On croit souvent que sous la monarchie traditionnelle le roi était tout puissant sans autorité indépendante pour contrôler son action. C’est oublier la prédominance de la foi, le roi très chrétien sacré à Reims croyait dans le jugement dernier, au Ciel et à l'Enfer, devant gagner son salut par ses œuvres chrétiennes. Cinq ans avant son rappel à Dieu, Louis XIV inaugurait son dernier chef-d'oeuvre spirituel : la chapelle royale, exceptionnelle chapelle palatine dont il veilla personnellement à son édification.
À la Chapelle on célébrait la liturgie de Rome et non celle du diocèse de Paris. La beauté liturgique convertissait Mademoiselle de Mursay, pourtant issue d'une famille farouchement protestante : "Je pleurai d'abord beaucoup, mais je trouvai le lendemain la messe du Roi si belle, que je consentis à me faire catholique." Le souverain se rendait quotidiennement à la messe mais la communion du roi n'avait lieu que 5 fois par an aux « bons jours » : vigile de Noël, Samedi saint, vigile de Pentecôte, vigile de Toussaint et Assomption ou Immaculée Conception. Lors de ces « bons jours », le roi pratiquait le toucher des écrouelles. En état de grâce, après avoir reçu la communion, le souverain, revêtu du collier de l’ordre du Saint-Esprit, prononçait alors la célèbre phrase « le roi te touche, Dieu te guérit. » Grand maître des ordres dynastiques, Louis XIV organisait la première réception de nouveaux commandeurs ou chevaliers au sein de l’ordre du Saint-Esprit le jour de la Pentecôte 1686.
Quelques jours avant la Pentecôte, Bossuet, précepteur du Dauphin, adressait au roi une lettre pour lui rappeler ses devoirs de « bon chrétien. » :
Sire,
Le jour de la Pentecôte approche, où Votre Majesté à résolu de communier…/… Songez, Sire, que vous ne pouvez être véritablement converti, si vous ne travaillez à ôter de votre cœur, non-seulement le péché, mais la cause qui vous y porte. La conversion véritable ne se contente pas seulement d'abattre les fruits de mort, comme parle l'Ecriture c'est-à-dire les péchés ; mais elle va jusqu'à la racine, qui les ferait repousser infailliblement si elle n'était arrachée. Ce n'est pas l'ouvrage d'un jour, je le confesse : mais plus cet ouvrage est long et difficile, plus il y faut travailler. Votre Majesté ne croirait pas s'être assurée d'une place rebelle, tant que l'auteur des mouvements y demeurerait en crédit. Ainsi jamais votre cœur ne sera paisiblement à Dieu, tant que cet amour violent, qui vous a si longtemps séparé de lui, y régnera…/…Qu'il est malaisé de se, retirer d'un si malheureux et si funeste engagement ! Mais cependant, Sire, il le faut, ou il n'y a point de salut à espérer. Jésus-Christ, que vous recevrez, vous en donnera la force, comme il vous en a déjà donné le désir.
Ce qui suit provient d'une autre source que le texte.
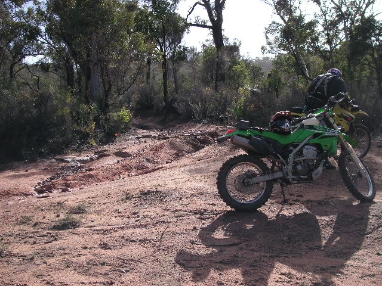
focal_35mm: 44
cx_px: 191
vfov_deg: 32.9
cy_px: 143
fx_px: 486
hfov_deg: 42.9
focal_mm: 7.3
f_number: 3.5
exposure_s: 1/350
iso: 50
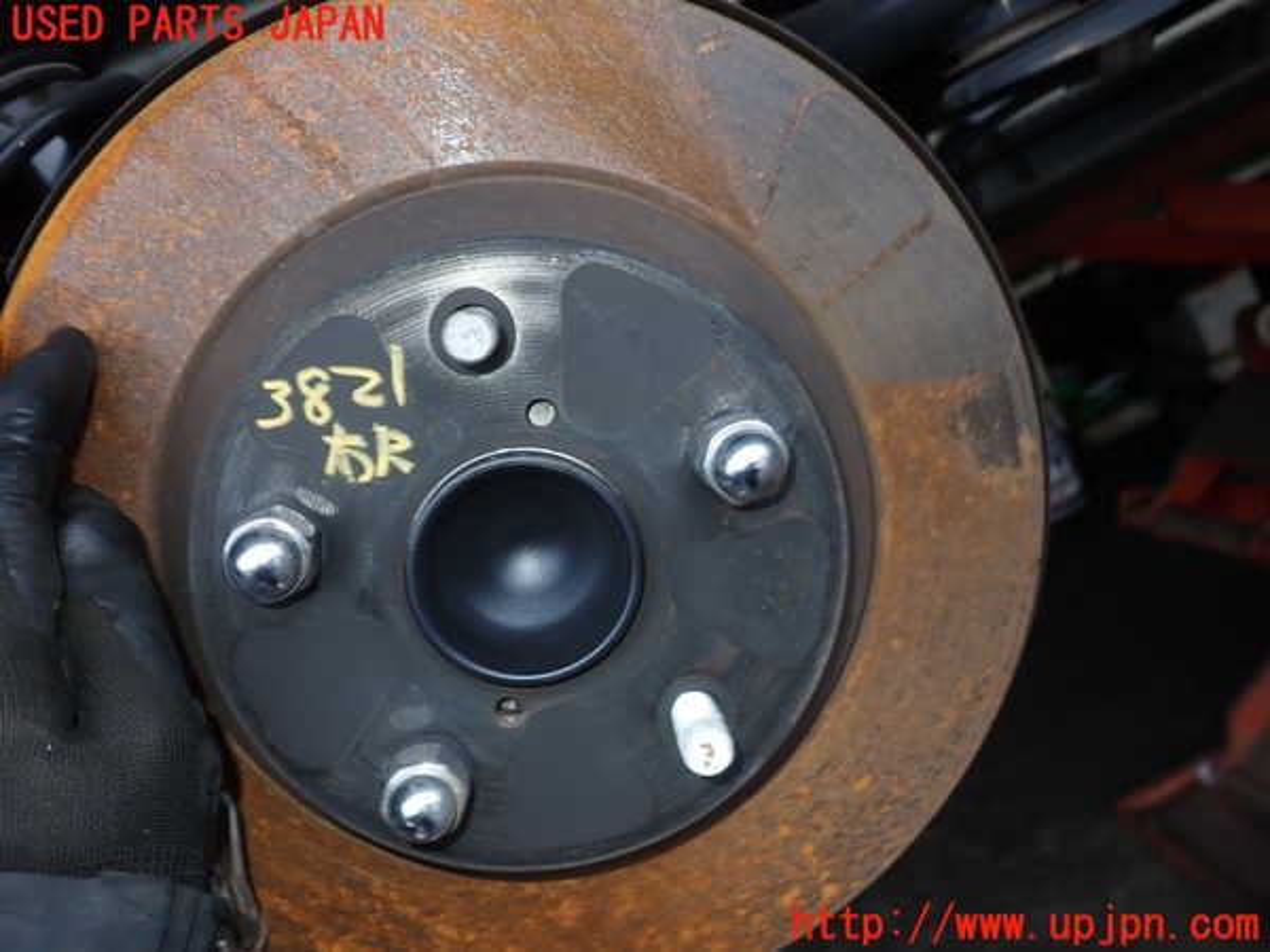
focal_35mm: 30
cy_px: 476
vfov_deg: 46.8
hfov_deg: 60.0
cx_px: 635
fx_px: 1101
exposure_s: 1/30
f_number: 6.3
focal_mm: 5.4
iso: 100
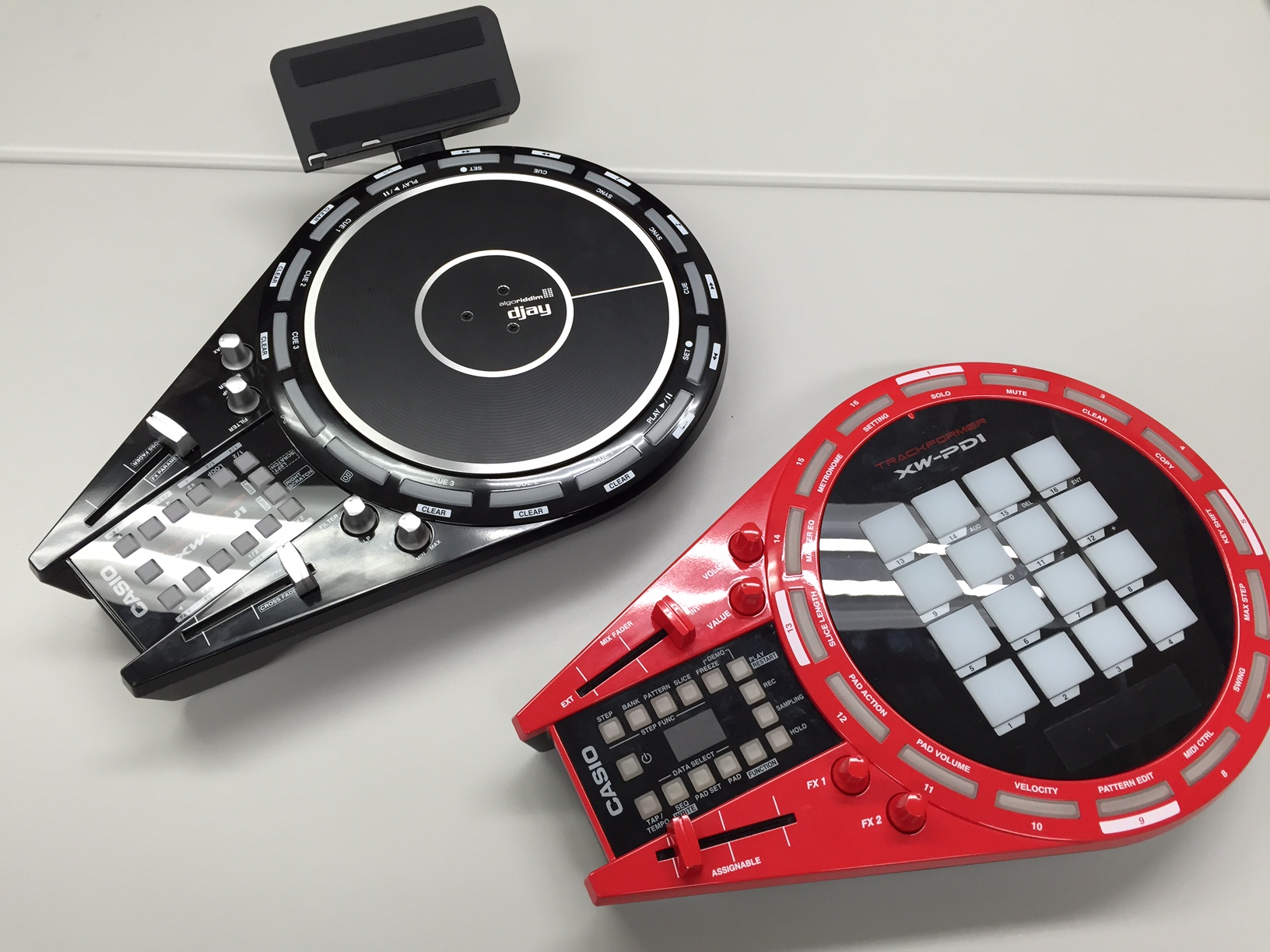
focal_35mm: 29
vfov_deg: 48.2
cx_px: 635
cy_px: 476
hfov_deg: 61.7
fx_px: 1064
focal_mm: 4.15
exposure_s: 1/33
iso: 40
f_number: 2.2
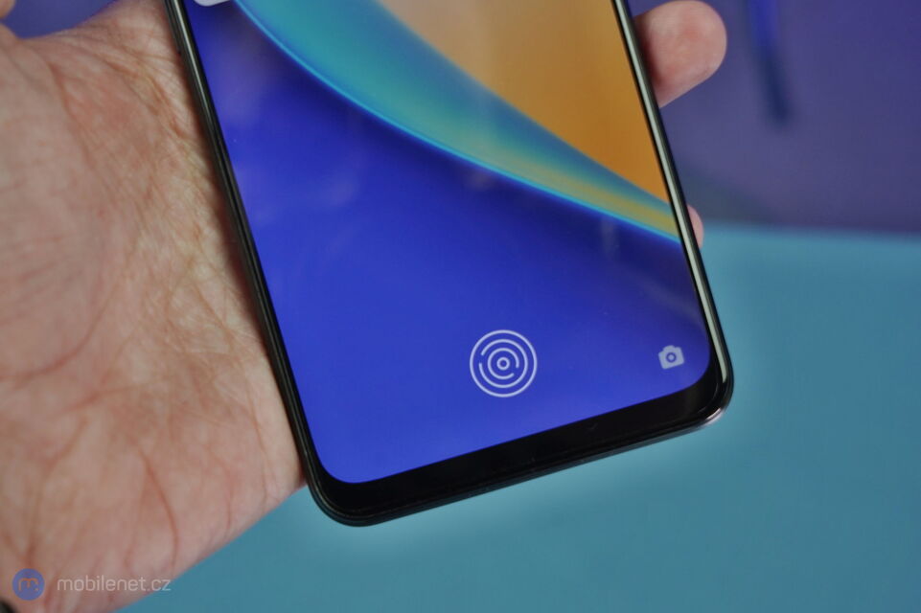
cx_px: 460
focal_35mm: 46
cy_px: 306
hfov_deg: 42.8
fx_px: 1176
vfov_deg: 29.2
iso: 800
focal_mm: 46
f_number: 7.1
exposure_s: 1/125
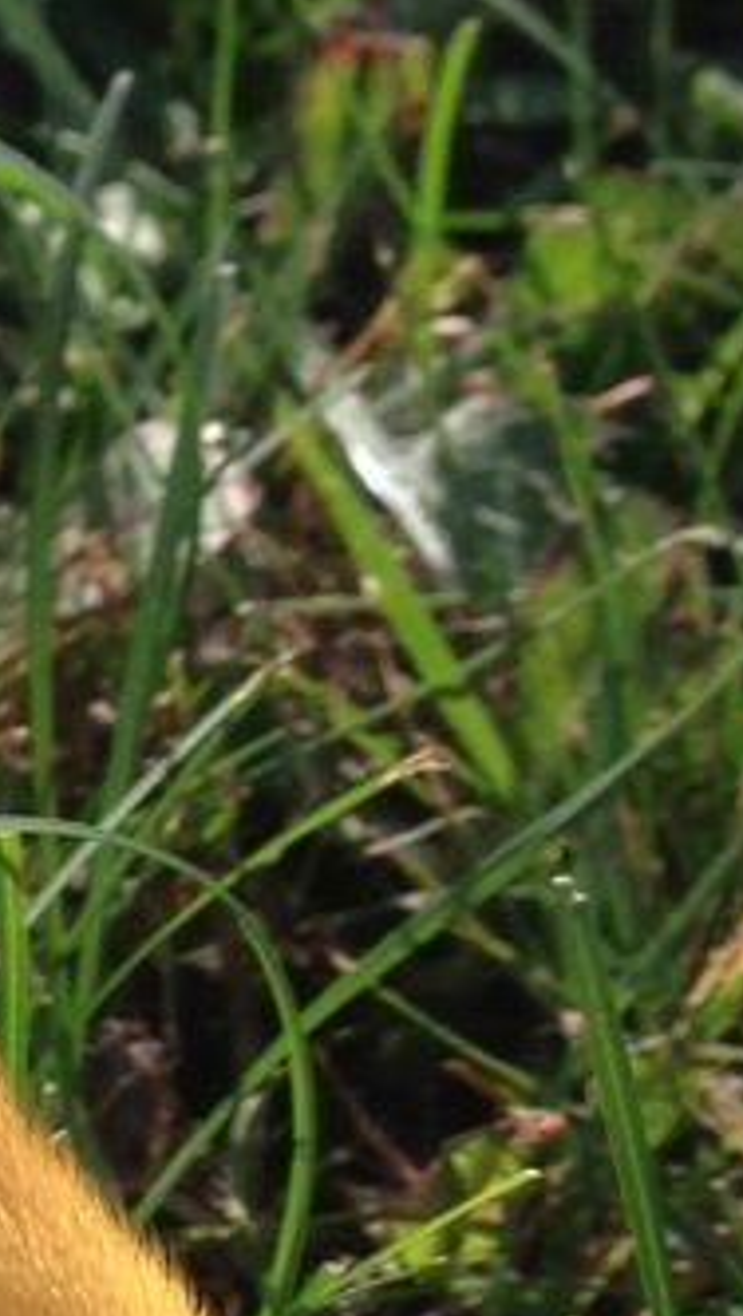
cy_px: 976
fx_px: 6147
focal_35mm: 176
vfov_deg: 12.2
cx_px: -893
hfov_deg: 6.6
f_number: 2.4
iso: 50
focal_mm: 4.13
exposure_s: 1/695
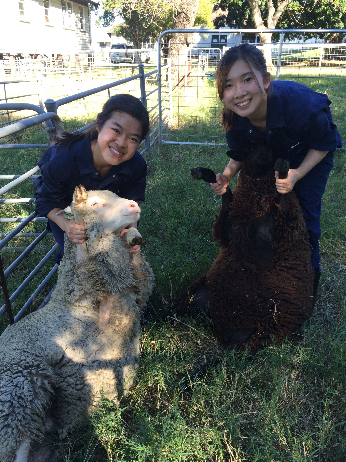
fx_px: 386
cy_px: 231
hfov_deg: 48.2
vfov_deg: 61.7
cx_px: 173
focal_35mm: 29
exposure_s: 1/205
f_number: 2.2
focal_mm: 4.15
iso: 32
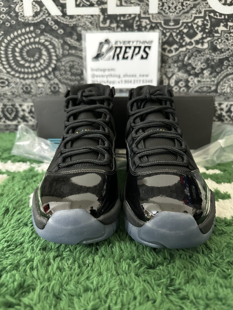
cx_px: 116
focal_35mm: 24
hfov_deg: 56.8
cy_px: 155
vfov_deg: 71.6
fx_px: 215
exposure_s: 1/40
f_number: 1.78
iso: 1000
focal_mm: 6.86
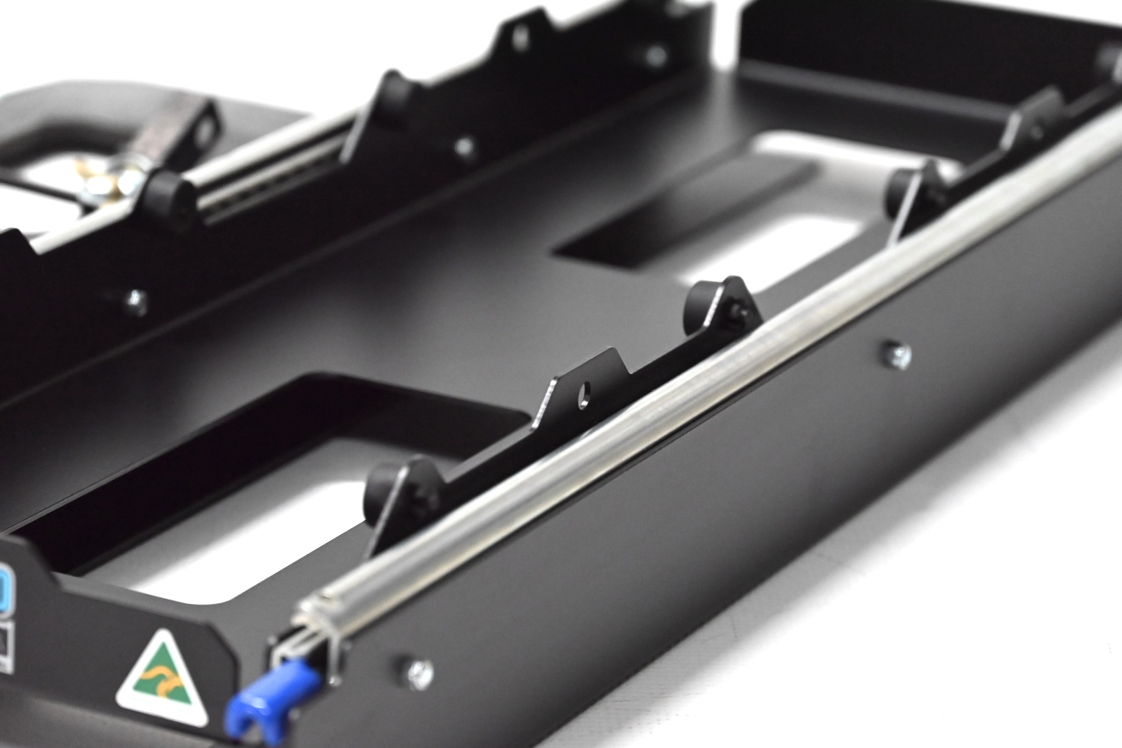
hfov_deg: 14.2
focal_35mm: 145
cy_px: 374
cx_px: 561
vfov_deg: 9.5
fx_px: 4519
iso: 7200
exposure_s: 1/125
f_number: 6.3
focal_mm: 145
Je ne demande pas, Sire, que vous éteigniez en un instant une flamme si violente ; ce serait vous demander l'impossible : mais, Sire, tâchez peu à peu de la diminuer ; craignez de l'entretenir. Tournez votre cœur à Dieu ; pensez souvent à l'obligation que vous avez de l'aimer de toutes vos forces, et au malheureux état d'un cœur qui, en s'attachant à la créature, par là se rend incapable de se donner tout à fait à Dieu, à qui il se doit…/…
Méditez, Sire, cette parole du Fils de Dieu : elle semble être prononcée pour les grands rois et pour les conquérants : « Que sert à l'homme, dit-il, de gagner tout le monde, si cependant il perd son âme, et quel gain pourra le récompenser d'une perte si considérable ? » Que vous servirait, Sire, d'être redouté et victorieux au dehors, si vous êtes au dedans vaincu et captif ? Priez donc Dieu qu'il vous affranchisse ; je l'en prie sans cesse de tout mon cœur. Mes inquiétudes pour votre salut redoublent de jour en jour, parce que je vois tous les jours de plus en plus quels sont vos périls…/… Sire, bénira en tout Votre Majesté, si elle lui est fidèle.
Je suis, avec un respect et une soumission profonde,
Sire,
de Votre Majesté,
Le très-humble, très-obéissant, et très-fidèle sujet et serviteur,
J. BÉNIGNE, ancien évêque de Condom.